What I Believe the Recovery Run is for
Some sources now though emphasis that lactic acid is flushed out by oxidation which is a natural process and happens quickly after a hard run. Here's an interesting article about lactic acid and lactate threshold. I believe the recovery run is more for learning to run efficiently with legs in a pre-fatigued state. Active.com had a great article this year called "A Fresh Perspective on Recovery Runs" that explains this well, better than I ever could. I highly recommend reading it!
For me, running comes down to four areas: heart, lungs, brain (mental), and muscles (legs, core, etc.). Running easy on fatigued legs is good for that fourth area - leg muscles. A good training plan needs to balance the needs of these four things so that you are strong uniformly when you toe the start line. Active recovery runs to me are a way to get those muscles working smarter.
And yes, crosstraining could strengthen up and provide fatigue practice for leg muscles as well, but I think the practice should come with the sport you'll be using them in a fatigued condition at: running. It's like using an ellipical versus running. Yeah, they can both be helpful, but there's no substitute for the action of running. You wouldn't advise someone to do all their training on an elliptical and then run a marathon (generally), just as you wouldn't spend all your fatigued days cross-training just to go run or race in a situation where you need to run well on fatigued legs.
Every run has a purpose, but just because they are slow, doesn't make them junk miles. And personally, I don't believe any runs are "junk miles" or "wasted". As a tweep, @alamarcavada said, "Im not a coach but was a collegiate athlete.....There is no such thing as "junk miles." a mile is a mile."
Personal Use of the Recovery Run
Last year, I did an outdoor running streak of 63 days. And many of these days included recovery runs of 1-4 miles. During this approximately 60 days, I took 6 minutes off my half marathon time. And didn't even do much speedwork over this time. I believe the recovery run was a big reason for my success at that time. The purpose of the streak for me was very much the same purpose as that active recovery run. I felt like my cardio & pulmonary function was stronger than my mental toughness a bit and definitely stronger than my leg muscles. My legs just felt tired at the end of half marathons - it was preventing the "get up and go" to push hard that last handful of miles.
As a mom, doing lots of 13 mile training runs and generally a big increase to training mileage wasn't very possible, especially since I'm a slower athlete than many - that's a lot of hours of training for a lot less miles covered.
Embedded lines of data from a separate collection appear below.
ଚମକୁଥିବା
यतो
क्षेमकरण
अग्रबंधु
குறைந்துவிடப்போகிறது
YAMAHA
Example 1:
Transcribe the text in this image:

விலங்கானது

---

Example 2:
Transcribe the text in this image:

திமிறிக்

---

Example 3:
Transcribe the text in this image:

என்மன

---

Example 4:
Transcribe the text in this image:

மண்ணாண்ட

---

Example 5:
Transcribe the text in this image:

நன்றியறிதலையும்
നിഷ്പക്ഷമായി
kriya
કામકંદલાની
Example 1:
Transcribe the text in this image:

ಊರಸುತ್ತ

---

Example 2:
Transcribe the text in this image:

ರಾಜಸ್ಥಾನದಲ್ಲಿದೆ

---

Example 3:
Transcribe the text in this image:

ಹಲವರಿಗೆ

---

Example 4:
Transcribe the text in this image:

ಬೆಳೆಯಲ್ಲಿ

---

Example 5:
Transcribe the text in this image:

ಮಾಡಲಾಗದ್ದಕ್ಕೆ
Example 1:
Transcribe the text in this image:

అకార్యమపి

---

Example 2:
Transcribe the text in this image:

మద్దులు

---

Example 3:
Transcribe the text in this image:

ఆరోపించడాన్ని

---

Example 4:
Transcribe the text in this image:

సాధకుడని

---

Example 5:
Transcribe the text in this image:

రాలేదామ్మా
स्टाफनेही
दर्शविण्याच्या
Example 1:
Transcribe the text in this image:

The recovery run strengthened my legs and helped significantly in late miles of the race.
Another example is a good friend Paula who did a year long running streak and in the middle of it, on no longer than a 13 mile training run, she completed her first 50-miler. She credits a lot to the streak of just her body knowing how to continue to perform under fatigue. Plus she's just one mentally tough cookie.
Not Advised for All or at All Times
Since every run has a purpose, and this is for efficient use of muscles during fatigue, this run only works in combo with runs that strengthen all four important body parts (heart/lungs/brain/muscles). Relying on any one type of run is just a bad thing. So in your training plan, and in your personal experience of which parts are strongest and weakest, recovery runs may or may not be useful. Or what is useful at one time is not useful at another time in our running experiences. Like right now, cardio/lung function is very important as I recover postpartum.
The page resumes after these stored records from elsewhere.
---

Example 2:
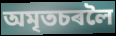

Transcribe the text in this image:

অমৃতচৰলৈ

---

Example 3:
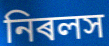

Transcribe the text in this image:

নিৰলস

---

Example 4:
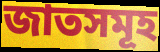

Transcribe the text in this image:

জাতসমূহ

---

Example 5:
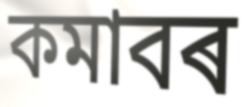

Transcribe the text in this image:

কমাবৰ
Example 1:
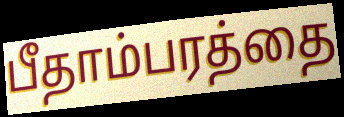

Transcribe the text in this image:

பீதாம்பரத்தை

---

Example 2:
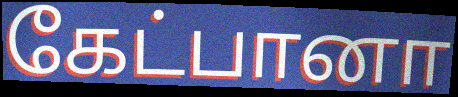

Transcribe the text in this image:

கேட்பானா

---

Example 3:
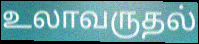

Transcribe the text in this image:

உலாவருதல்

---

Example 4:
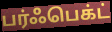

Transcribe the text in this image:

பர்ஃபெக்ட்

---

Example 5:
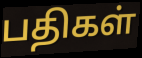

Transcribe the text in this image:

பதிகள்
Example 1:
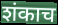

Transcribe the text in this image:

शंकाच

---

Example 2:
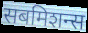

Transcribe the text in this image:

सबमिशन्स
Recovery runs aren't for everyone. One instance would be if you have bad knees or other medical issue where the impact could hurt more than help. And then, let's face it: runners are generally an intense Type A bunch - it's a stereotype for a reason. With that, some runners just can't run "easy" or even include walk breaks as needed to keep it truly easy. These runners will end up injured or on the verge of injury a lot of the time. Adding a recovery run for these people will just make it worse. Give them a rest day, hope they are religious to sticking to the exact training schedule, even though the day off may make them itch.
Where to Leave It
What do you think? Do you disagree? That's okay, but please explain why as well. I hope to learn something from other runners. Like I said when I started, it's just one opinion peppered a lot with personal experience!